Even then, we saw a bunch of career prosecutors in the Eastern District of Virginia declining to prosecute this case, including an incredibly well respected U.S. Attorney. Trump joyously pushed him out, and who took over?
Trump’s own attorney, Lindsey Halligan, took over. She has never prosecuted a case before, and previously practiced insurance law in Florida before joining Trump’s legal team in 2022. Trump installed her in the Eastern District of Virginia on Monday because career prosecutors refused to charge Comey. They actually urged Halligan not to charge him because there was no factual justification to do so; reportedly, Halligan wound up personally presenting the case to the grand jury because nobody else in the office would, which is very weird and unusual. There’s no question that Trump orchestrated this entire prosecution because he is still angry at Comey over the Russia investigation and perhaps other criticisms Comey has made of him. The president overruled the judgment of qualified prosecutors to persecute somebody he personally dislikes.

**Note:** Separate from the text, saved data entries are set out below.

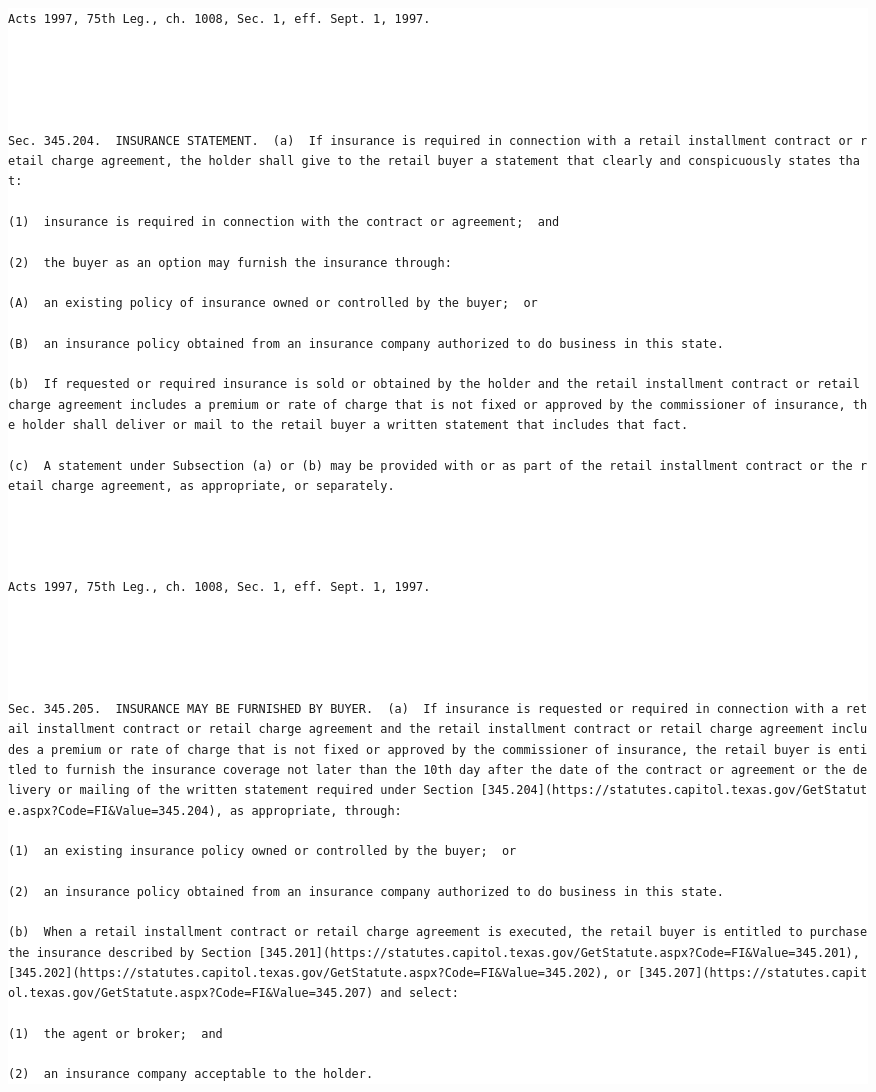    
    
    
    Acts 1997, 75th Leg., ch. 1008, Sec. 1, eff. Sept. 1, 1997.
    
    
    
    
    
    Sec. 345.204.  INSURANCE STATEMENT.  (a)  If insurance is required in connection with a retail installment contract or retail charge agreement, the holder shall give to the retail buyer a statement that clearly and conspicuously states that:
    
    (1)  insurance is required in connection with the contract or agreement;  and
    
    (2)  the buyer as an option may furnish the insurance through:
    
    (A)  an existing policy of insurance owned or controlled by the buyer;  or
    
    (B)  an insurance policy obtained from an insurance company authorized to do business in this state.
    
    (b)  If requested or required insurance is sold or obtained by the holder and the retail installment contract or retail charge agreement includes a premium or rate of charge that is not fixed or approved by the commissioner of insurance, the holder shall deliver or mail to the retail buyer a written statement that includes that fact.
    
    (c)  A statement under Subsection (a) or (b) may be provided with or as part of the retail installment contract or the retail charge agreement, as appropriate, or separately.
    
    
    
    
    Acts 1997, 75th Leg., ch. 1008, Sec. 1, eff. Sept. 1, 1997.
    
    
    
    
    
    Sec. 345.205.  INSURANCE MAY BE FURNISHED BY BUYER.  (a)  If insurance is requested or required in connection with a retail installment contract or retail charge agreement and the retail installment contract or retail charge agreement includes a premium or rate of charge that is not fixed or approved by the commissioner of insurance, the retail buyer is entitled to furnish the insurance coverage not later than the 10th day after the date of the contract or agreement or the delivery or mailing of the written statement required under Section [345.204](https://statutes.capitol.texas.gov/GetStatute.aspx?Code=FI&Value=345.204), as appropriate, through:
    
    (1)  an existing insurance policy owned or controlled by the buyer;  or
    
    (2)  an insurance policy obtained from an insurance company authorized to do business in this state.
    
    (b)  When a retail installment contract or retail charge agreement is executed, the retail buyer is entitled to purchase the insurance described by Section [345.201](https://statutes.capitol.texas.gov/GetStatute.aspx?Code=FI&Value=345.201), [345.202](https://statutes.capitol.texas.gov/GetStatute.aspx?Code=FI&Value=345.202), or [345.207](https://statutes.capitol.texas.gov/GetStatute.aspx?Code=FI&Value=345.207) and select:
    
    (1)  the agent or broker;  and
    
    (2)  an insurance company acceptable to the holder.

Halligan’s signature is the only one on this indictment, too. Prosecutors reportedly wrote a memo telling Halligan: “Don’t do this.” She pulled the trigger anyway. Given how transparently bogus this is, does it get dismissed immediately by a judge? Does it even go to trial?
The Supreme Court has, unfortunately, made it very difficult to defeat criminal charges by raising a claim of selective prosecution. It’s a very high bar. But if there were ever a case to clear that bar, I do think it’s this one. There is a massive public record of Trump pushing his Justice Department to charge Comey. Trump has shown, again and again, that he’s doing this because he hates Comey—and personal or partisan animus are never a legitimate basis for a federal prosecution. It is unconstitutional for the government to deprive a person of their liberty because of political animosity against them.
I also think it will be easy for Comey to show that this is a selective prosecution because the Justice Department has declined to charge other people who have actually lied to Congress. That includes Emil Bove, now a federal judge, who seemingly perjured himself when he denied telling his subordinates to defy the courts during his time at DOJ. There were no charges against him—he was elevated to a federal appeals court! There are other similarly situated individuals who get off scot-free for perjury. Now Comey gets indicted for a bogus claim of perjury? This is exactly the kind of thing that a judge would need to see in order to dismiss a case as an unconstitutional selective prosecution. And this case has been assigned to Judge Michael Nachmanoff, a Biden appointee and former public defender who surely knows this part of the law inside and out. I do expect Nachmanoff to closely scrutinize the events that led to this indictment and give very serious consideration to a claim of selective prosecution if Comey brings one.